## Supplied records
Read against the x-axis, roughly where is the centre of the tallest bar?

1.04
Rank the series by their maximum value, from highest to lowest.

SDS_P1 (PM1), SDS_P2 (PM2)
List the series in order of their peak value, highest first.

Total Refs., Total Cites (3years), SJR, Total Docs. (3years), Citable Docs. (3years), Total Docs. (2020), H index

* * *

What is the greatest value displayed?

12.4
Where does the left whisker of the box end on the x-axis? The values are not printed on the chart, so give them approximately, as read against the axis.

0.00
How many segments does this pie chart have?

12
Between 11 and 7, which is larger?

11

## Try it
Convert the rows from the line with "Read against the x-axis, roughly" to the line with "Total Refs., Total" into a JSON list of strings, with one string per line and blank lines left out.

## Exercise response
[
  "Read against the x-axis, roughly where is the centre of the tallest bar?",
  "1.04",
  "Rank the series by their maximum value, from highest to lowest.",
  "SDS_P1 (PM1), SDS_P2 (PM2)",
  "List the series in order of their peak value, highest first.",
  "Total Refs., Total Cites (3years), SJR, Total Docs. (3years), Citable Docs. (3years), Total Docs. (2020), H index"
]